The book develops the conceptual and methodological underpinnings of a critical geography of home, drawing on key feminist, postcolonial, and housing thinkers as well as contemporary methodological currents in non-representational thinking and performance. The book's chapters consider the making and unmaking of home across the domestic scale - house-as-home; the urban - city-as-home; national - nation-as-home; and homemaking in relation to transnational migration and diaspora. Each chapter includes illustrative examples from diverse geographical contexts and historical time periods. Chapters also address some of the key cross-cutting dimensions of home across these scales, including digital connectivity, art and performance, more-than-human constructions of home, and violence and dispossession. The book ends with a research agenda for home in a world of COVID-19.

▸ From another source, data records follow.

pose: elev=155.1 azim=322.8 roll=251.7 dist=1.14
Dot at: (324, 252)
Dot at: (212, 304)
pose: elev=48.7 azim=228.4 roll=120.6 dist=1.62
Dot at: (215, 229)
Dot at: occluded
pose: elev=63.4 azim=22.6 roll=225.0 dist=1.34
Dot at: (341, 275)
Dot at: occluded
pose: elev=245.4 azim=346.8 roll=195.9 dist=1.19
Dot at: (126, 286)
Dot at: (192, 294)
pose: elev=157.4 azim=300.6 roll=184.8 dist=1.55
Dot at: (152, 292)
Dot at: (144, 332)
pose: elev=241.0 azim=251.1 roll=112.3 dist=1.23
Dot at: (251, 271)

The book provides an understanding of home that has three intersecting dimensions: that material and imaginative geographies of home are closely intertwined; that home, power, and identity are intimately linked; and that geographies of home are multi-scalar. This framework, the examples used to illustrate it, and the intended audience of academics and students across the humanities and social sciences will together shape the field of home studies into the future.
About the Author: Alison Blunt is Deputy Vice Principal for Impact (Culture, Civic, Community) and Professor of Geography at Queen Mary University of London. She is founding co-director of the Centre for Studies of Home, a partnership between Queen Mary and the Museum of the Home. Her research on home, migration, and the city has been funded by the AHRC, the ESRC, and The Leverhulme Trust. She is the academic lead on 'Stay Home Stories', a project funded by the AHRC as part of the UKRI rapid response to COVID-19.
Robyn Dowling is Dean of Architecture, Design and Planning at the University of Sydney. She has an abiding interest in how people make home in cities and dwellings. Her current research focuses on urban governance responses to climate change, technological disruptions, and innovation.